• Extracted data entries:

····················

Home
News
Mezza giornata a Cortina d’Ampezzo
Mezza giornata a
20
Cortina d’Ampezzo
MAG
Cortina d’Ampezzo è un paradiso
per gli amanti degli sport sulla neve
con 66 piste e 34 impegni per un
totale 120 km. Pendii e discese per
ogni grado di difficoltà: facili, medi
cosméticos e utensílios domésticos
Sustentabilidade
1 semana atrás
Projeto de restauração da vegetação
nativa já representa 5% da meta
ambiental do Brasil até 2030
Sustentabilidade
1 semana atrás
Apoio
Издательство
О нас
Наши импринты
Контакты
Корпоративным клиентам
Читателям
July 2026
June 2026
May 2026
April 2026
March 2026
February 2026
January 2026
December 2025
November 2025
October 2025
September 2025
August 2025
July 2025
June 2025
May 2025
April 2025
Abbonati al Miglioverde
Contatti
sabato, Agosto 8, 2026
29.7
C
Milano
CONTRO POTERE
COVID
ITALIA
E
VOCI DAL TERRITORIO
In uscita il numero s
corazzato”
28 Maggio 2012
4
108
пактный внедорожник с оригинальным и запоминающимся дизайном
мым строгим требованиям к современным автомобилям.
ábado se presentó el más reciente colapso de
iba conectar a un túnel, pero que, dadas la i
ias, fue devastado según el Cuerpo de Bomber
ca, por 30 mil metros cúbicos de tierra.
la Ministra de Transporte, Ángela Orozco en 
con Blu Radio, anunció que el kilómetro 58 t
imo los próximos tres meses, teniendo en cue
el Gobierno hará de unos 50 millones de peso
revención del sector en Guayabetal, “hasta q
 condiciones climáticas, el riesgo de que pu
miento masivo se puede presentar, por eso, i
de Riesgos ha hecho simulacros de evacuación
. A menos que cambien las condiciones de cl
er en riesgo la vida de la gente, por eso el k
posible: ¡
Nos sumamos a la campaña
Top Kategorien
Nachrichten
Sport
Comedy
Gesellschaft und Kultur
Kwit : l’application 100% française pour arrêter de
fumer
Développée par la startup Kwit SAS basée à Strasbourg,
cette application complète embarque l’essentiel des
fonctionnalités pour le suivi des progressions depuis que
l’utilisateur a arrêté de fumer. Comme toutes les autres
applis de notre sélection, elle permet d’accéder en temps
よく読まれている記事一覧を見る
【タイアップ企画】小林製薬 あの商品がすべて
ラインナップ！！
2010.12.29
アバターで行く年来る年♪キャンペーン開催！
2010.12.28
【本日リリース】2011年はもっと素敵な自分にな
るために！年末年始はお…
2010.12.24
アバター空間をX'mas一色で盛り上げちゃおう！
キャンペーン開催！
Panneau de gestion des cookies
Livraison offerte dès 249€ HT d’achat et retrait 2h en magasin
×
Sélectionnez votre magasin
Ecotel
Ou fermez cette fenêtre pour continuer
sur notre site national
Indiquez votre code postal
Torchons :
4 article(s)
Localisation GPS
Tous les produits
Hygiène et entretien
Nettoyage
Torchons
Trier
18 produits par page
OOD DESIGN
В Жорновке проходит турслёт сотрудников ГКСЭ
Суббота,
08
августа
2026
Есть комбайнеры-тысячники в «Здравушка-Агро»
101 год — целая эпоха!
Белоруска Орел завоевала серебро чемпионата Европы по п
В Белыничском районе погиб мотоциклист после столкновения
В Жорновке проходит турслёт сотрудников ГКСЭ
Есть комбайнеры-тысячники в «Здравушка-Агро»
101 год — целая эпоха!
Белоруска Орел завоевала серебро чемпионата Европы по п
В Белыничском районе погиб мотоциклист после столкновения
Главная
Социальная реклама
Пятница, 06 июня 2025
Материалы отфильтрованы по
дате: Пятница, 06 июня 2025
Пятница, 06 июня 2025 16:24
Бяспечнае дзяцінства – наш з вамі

····················

• Assignment: Please report every line of the records above that contains the word "condiciones".

• Output for this task:
 condiciones climáticas, el riesgo de que pu
. A menos que cambien las condiciones de cl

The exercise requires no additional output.